Their recklessness and ardour increased by the day, especially after a small room on the top floor of the house fell vacant owing to the departure of another servant. The housekeeper, wishing to spare Bessie her long trudges back and forth through the Hurst, allowed her the room, which was at the back of the house next to the top of a narrow flight of stairs. It was perfectly placed for a furtive liaison. They made love with his hand over her mouth as she bucked beneath him. Sometimes there was a full moon hanging in the window, filling the room with delirious silver light, and Piers de Mandeville and Bessie Maunderfield would lie crammed together on the narrow bed, confounded to find themselves in paradise, incredulous with happiness.

Their liaison had been established for about six months, when four things happened in quick succession. Firstly the Rector died of an apoplexy brought on by becoming infuriated about politics when drunk on claret, leaving behind him no son to inherit the living. Secondly the new Rector arrived with three accomplished and charming daughters who were looking for husbands to match their station. Thirdly the Rector’s wife quickly discovered that there was an unmarried son in the manor house, and the fourth thing was that Bessie Maunderfield came to the inescapable conclusion that she was pregnant.

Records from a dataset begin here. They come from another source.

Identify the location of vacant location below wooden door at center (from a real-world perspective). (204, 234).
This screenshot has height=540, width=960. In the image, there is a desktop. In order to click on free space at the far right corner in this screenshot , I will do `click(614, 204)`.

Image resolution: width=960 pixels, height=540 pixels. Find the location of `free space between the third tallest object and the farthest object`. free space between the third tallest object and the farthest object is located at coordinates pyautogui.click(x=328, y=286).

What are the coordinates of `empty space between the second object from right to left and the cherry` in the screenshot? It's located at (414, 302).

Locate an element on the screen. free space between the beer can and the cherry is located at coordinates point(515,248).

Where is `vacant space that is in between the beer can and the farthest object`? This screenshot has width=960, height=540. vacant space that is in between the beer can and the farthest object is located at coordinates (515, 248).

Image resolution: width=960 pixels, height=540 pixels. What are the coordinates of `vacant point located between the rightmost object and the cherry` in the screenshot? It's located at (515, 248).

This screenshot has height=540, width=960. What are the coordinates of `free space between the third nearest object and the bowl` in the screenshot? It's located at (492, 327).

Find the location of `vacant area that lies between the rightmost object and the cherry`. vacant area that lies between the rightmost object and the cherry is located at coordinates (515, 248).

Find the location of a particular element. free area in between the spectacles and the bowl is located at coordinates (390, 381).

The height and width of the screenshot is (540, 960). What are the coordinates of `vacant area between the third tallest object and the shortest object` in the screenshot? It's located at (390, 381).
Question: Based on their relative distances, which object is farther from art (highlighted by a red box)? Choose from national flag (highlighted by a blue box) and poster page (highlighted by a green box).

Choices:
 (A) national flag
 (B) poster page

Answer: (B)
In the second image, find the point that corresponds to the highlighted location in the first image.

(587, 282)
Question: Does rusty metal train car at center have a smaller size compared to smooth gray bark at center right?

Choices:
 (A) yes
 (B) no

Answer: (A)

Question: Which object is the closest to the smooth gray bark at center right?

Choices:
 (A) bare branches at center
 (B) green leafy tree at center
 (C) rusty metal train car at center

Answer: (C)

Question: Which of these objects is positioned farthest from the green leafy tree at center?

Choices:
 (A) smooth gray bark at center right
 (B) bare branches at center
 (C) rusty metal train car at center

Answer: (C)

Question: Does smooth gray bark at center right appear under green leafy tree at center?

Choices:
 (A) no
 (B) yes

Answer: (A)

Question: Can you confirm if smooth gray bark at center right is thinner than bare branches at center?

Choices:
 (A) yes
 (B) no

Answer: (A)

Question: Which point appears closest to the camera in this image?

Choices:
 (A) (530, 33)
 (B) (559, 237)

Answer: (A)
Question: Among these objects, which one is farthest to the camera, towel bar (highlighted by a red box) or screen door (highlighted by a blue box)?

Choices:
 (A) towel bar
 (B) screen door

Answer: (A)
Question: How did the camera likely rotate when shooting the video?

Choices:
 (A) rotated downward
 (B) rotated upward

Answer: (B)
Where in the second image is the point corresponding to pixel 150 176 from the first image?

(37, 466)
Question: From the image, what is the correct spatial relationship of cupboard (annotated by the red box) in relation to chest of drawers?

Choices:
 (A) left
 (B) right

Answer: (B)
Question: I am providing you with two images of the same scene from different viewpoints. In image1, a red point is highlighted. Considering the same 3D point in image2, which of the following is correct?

Bessie said nothing for a month, frightened to tell her love, and believing that he would be angry with her. At St Mary’s Church on Sunday, beneath the stern gaze of Earl Winterton and his family in their own private gallery, she even begged God for a miscarriage. During that time she became ever more alarmed at the frequency of the visits from the Rector’s wife and her three marriageable daughters. They seemed to have an inexhaustible appetite for cakes, scones, tea and lively chatter, and it was quite plain to all that the eldest daughter was making specific efforts to be charming to Piers de Mandeville. She tossed her golden ringlets very fetchingly, praised his playing inordinately and listened wide-eyed to his opinions. When she passed by him, she brushed just a little closer than one ordinarily would, and he often caught the scent of lavender from her clothes. Emily Sutton went to the lengths of learning the fortepiano accompaniments to certain violin pieces that he had always wanted to play. Everyone who observed them also observed that they seemed a very well-matched pair. This thought was not lost on Piers de Mandeville, who now began to waver in his determination to marry Bessie Maunderfield.

Not least among his worries had been that he had proved himself too cowardly to confess his intentions to his parents. Terrified of their rage, and equally terrified as to what would become of him, once disowned, he procrastinated daily, despite many bold resolutions to grasp the nettle.

Bessie Maunderfield, entering and leaving the withdrawing room invisibly and discreetly as a servant must, could not help but notice what was happening, and she quickly became desperate. She foresaw fatal chasms opening up beneath her feet, a storm of recrimination and disgrace about her head. She was forced to tell her lover about the child.

‘Are you sure?’ he asked her repeatedly, as if there might be the slightest possibility that the swelling was an attack of colic.